Ann Elizabeth Littlepage, or variously Nannie, Nanny, or Nan, was born 24 Sept, 1850, just a few weeks too late for the 1850 U.S. Census. Caroline was just about 40 when her twelfth child was born. She and Lewis were beginning to tempt fate.
As with Pigeo, Rose’s diary is our starting point. She most frequently spelled Ann Elizabeth’s nickname as Nannie. But her mother eleven years later leaned toward Nan. Let’s go with Caroline.1
Just about everything Rose said about Pigeo also applies to her younger sister, except that Nan was going through the “terrible twos.” Added to her 4 January comment about Nannie being spoiled quoted in Pigeo’s bio, we have on 3 April,
“I am here by myself. Nothing but the wild wild sports of dear sweet little Nannie to molest my solitude.” 2
But by August something had changed. Rose wrote on the 18th,
“Nannie is in my opinion the sweetest child that ever lived.”
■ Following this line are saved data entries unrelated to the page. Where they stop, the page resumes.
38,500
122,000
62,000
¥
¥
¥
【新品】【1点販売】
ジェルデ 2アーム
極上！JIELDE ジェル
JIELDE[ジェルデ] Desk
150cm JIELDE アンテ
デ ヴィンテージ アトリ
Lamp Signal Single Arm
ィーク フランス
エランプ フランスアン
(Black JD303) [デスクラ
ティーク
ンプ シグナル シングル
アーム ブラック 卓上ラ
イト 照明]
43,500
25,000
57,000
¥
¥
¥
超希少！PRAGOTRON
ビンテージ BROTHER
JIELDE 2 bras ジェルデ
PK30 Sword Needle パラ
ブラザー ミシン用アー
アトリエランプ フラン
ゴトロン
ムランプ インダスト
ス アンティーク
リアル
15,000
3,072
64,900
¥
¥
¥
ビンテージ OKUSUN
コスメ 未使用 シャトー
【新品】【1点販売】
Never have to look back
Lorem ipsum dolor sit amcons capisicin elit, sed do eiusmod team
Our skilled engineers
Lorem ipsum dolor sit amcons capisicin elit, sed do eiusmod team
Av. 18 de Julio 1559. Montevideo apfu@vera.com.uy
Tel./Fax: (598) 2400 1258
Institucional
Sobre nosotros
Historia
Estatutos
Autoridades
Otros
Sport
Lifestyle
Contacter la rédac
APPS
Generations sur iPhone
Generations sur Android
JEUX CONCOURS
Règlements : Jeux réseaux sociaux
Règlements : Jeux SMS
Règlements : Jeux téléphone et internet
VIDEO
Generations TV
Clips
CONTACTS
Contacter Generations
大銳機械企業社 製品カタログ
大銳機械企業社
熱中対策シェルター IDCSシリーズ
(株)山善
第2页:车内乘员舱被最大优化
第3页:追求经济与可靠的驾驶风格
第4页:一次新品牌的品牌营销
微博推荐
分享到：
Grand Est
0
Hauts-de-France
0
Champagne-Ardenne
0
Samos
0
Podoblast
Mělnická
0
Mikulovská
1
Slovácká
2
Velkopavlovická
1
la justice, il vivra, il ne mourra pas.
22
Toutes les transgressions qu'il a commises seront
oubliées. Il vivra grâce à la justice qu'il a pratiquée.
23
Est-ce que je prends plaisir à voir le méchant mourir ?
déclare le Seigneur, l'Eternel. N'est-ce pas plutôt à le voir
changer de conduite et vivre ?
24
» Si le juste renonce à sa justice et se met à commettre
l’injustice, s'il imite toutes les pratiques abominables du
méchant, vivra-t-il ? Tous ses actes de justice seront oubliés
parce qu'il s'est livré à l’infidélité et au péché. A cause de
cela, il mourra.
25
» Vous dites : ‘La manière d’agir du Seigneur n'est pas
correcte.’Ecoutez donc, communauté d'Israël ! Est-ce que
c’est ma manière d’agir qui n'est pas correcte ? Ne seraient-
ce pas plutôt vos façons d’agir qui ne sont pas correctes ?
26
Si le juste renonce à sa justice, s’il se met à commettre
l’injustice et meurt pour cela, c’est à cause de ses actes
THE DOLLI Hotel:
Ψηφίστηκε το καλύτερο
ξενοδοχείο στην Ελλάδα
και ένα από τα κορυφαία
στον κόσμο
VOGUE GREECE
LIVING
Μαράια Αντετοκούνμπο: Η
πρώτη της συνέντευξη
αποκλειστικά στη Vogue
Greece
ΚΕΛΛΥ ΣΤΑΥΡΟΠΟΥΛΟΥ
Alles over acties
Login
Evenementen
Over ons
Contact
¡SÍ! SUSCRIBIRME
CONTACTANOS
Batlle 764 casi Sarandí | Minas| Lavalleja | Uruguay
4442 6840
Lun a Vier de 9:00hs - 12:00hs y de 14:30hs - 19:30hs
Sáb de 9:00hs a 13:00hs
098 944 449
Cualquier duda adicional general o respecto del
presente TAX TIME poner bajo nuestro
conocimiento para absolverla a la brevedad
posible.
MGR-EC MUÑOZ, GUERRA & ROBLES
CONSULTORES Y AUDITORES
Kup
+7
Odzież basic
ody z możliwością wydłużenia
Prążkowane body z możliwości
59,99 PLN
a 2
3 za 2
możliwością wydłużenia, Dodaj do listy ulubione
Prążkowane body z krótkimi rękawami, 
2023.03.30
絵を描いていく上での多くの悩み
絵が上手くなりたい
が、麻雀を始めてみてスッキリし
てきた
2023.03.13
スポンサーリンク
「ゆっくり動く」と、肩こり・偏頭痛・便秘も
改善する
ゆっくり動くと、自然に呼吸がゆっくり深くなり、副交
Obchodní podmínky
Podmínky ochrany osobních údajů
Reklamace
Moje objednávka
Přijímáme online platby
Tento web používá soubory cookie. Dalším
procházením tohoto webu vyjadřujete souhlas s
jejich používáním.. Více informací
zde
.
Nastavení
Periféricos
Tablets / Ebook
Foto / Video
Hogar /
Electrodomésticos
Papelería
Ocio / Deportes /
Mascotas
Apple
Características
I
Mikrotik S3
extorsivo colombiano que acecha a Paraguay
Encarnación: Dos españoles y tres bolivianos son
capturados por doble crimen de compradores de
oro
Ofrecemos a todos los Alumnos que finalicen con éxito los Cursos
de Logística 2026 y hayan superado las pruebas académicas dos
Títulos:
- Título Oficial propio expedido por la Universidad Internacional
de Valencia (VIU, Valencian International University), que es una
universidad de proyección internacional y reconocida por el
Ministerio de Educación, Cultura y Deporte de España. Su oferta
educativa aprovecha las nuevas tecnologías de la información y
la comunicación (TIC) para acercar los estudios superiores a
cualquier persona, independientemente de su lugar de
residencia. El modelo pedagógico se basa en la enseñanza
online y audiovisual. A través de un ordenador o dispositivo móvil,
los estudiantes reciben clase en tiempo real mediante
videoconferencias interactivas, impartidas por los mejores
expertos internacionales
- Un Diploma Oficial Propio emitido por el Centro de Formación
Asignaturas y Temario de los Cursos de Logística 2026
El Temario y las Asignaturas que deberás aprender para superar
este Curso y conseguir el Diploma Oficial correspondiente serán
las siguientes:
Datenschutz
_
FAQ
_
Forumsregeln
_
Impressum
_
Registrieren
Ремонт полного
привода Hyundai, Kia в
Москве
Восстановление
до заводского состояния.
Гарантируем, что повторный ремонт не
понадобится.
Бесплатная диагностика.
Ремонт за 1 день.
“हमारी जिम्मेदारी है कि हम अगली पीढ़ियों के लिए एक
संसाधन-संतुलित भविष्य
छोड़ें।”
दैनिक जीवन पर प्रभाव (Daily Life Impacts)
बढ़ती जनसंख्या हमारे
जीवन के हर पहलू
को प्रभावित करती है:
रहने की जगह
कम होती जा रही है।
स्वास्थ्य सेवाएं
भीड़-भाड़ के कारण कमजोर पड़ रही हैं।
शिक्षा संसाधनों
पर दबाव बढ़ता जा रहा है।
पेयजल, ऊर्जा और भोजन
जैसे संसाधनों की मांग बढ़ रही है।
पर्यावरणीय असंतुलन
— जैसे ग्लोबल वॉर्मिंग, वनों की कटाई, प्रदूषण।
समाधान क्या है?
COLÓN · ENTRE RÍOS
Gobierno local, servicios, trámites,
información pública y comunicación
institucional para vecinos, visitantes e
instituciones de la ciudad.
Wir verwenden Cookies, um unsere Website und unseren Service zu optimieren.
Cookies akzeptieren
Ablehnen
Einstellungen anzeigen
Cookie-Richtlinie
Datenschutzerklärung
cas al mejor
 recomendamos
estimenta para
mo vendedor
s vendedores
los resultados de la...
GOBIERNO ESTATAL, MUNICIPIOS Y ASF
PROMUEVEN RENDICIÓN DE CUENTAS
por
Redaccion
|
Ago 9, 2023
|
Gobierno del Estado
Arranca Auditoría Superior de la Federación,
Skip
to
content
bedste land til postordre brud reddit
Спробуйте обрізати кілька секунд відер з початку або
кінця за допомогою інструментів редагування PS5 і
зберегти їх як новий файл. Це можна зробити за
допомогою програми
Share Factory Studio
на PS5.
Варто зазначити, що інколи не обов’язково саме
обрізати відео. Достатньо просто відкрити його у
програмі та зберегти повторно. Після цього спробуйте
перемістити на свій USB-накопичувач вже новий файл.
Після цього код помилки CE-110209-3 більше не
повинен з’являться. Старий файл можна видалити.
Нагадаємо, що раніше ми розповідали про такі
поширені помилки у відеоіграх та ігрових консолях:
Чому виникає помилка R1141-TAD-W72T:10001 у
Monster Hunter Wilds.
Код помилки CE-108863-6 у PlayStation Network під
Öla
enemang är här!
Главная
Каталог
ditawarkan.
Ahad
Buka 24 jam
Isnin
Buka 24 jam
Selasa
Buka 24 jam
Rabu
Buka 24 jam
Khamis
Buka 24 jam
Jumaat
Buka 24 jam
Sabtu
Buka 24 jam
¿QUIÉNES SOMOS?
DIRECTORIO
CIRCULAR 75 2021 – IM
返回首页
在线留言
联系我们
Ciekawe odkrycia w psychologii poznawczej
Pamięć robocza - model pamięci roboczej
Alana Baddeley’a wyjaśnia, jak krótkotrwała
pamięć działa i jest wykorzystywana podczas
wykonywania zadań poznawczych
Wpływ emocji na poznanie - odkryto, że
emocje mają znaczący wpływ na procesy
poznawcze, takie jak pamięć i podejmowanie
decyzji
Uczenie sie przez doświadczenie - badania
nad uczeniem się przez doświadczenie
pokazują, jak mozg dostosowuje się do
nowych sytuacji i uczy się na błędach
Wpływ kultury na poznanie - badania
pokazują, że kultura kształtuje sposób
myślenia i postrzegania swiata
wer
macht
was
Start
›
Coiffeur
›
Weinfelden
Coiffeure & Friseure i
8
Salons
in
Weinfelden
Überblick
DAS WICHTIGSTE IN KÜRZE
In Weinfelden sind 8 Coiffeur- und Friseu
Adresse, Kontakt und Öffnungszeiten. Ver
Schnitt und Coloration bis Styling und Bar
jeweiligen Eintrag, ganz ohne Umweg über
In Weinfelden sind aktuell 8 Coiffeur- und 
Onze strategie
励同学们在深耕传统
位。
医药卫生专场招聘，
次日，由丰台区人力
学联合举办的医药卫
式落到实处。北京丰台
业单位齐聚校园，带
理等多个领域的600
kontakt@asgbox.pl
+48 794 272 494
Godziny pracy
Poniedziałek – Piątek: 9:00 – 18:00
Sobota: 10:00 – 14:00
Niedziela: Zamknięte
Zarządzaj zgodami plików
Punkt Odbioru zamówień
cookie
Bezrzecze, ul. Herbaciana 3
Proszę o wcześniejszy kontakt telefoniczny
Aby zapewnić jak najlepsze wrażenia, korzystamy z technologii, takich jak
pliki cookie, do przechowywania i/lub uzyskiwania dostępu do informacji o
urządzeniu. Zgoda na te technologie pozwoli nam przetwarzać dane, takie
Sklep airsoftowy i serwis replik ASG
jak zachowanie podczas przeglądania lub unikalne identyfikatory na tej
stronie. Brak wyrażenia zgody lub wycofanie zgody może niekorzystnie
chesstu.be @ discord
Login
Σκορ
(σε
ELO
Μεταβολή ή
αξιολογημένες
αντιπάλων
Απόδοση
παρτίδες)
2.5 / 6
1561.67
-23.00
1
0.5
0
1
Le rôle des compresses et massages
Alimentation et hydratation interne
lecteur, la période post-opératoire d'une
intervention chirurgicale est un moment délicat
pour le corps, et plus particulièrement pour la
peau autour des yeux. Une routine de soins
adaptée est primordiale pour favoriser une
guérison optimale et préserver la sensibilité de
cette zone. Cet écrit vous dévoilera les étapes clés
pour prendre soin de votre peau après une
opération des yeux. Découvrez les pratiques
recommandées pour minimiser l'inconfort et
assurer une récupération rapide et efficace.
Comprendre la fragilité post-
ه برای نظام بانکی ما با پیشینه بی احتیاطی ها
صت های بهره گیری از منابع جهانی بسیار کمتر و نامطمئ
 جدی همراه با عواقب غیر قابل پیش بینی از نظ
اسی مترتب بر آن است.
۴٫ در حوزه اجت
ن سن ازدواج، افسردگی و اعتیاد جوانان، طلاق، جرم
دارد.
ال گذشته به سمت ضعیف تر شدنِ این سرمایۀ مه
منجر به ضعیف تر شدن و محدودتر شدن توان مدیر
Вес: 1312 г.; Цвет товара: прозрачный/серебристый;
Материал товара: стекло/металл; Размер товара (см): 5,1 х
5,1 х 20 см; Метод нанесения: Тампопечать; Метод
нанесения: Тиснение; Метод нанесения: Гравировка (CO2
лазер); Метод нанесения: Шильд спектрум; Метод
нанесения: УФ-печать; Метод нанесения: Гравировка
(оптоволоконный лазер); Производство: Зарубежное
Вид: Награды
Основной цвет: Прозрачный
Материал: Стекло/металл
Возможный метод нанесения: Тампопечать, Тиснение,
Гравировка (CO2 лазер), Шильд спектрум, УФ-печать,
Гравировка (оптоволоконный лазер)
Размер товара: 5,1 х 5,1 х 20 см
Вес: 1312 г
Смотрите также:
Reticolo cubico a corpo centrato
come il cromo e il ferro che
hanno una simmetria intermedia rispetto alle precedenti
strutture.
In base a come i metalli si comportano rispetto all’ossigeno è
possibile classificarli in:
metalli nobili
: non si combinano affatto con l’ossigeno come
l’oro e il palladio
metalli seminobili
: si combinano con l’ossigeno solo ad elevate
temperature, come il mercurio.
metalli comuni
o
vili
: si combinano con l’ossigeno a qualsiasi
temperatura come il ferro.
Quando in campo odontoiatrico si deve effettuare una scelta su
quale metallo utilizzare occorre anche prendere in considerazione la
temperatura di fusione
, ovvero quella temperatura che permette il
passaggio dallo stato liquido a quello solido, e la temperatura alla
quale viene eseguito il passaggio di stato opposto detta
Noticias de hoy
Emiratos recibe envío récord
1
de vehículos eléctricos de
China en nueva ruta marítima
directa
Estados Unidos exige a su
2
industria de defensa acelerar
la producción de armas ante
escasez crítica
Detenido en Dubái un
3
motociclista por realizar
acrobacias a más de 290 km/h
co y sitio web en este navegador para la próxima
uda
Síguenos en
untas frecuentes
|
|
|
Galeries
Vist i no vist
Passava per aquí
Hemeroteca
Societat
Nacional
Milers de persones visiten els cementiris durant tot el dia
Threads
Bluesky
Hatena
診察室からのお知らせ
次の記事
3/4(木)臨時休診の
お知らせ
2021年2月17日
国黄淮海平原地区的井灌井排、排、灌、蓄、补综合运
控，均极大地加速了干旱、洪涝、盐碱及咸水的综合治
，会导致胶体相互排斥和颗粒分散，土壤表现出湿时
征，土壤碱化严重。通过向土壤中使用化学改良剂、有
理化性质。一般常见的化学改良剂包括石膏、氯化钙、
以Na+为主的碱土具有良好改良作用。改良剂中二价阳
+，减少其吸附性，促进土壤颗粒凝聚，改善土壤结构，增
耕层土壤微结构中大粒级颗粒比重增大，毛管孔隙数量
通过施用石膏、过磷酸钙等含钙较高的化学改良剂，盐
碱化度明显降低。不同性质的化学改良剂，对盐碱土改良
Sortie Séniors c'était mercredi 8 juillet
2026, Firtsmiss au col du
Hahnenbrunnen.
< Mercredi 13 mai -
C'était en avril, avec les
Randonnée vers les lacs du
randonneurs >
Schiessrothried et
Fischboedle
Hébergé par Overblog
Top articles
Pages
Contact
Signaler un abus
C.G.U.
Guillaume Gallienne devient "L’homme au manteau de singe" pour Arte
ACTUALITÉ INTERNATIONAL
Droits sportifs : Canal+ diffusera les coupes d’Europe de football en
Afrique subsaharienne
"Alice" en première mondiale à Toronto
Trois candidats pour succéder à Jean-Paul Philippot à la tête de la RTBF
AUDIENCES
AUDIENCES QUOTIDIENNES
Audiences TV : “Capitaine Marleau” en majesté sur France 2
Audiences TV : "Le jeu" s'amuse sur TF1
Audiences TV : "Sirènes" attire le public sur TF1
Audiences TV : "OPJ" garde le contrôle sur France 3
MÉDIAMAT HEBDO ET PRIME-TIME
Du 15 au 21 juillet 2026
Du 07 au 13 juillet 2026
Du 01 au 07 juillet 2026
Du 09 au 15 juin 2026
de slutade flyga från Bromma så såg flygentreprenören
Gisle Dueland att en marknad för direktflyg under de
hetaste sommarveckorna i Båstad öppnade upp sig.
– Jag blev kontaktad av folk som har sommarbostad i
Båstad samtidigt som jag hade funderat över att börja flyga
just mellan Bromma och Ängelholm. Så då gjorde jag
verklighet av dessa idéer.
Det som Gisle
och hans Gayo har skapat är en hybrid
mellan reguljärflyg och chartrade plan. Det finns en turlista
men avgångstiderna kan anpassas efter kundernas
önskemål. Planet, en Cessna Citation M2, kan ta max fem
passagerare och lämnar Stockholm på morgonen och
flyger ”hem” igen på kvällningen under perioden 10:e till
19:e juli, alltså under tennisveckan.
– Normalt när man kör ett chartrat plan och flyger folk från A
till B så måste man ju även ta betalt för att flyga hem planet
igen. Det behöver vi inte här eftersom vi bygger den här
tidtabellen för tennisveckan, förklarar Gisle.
Three days later she records,
“Nannie is certainly the best behaved child in Church I ever saw.”
On 18 September Rose and “Sister,” “dressed Nannie up in a suit of boys clothes and I thought we would have killed ourselves laughing at her.” 3
Finally Rose on 13 November allows that,
“Nannie is sweeter now than ever. I know I love her better than anything on earth-most. She is the pick of the whole family.”
When Caroline’s journal opens “sweet” Nan is thirteen and growing up in a world her mother would not have wished for her.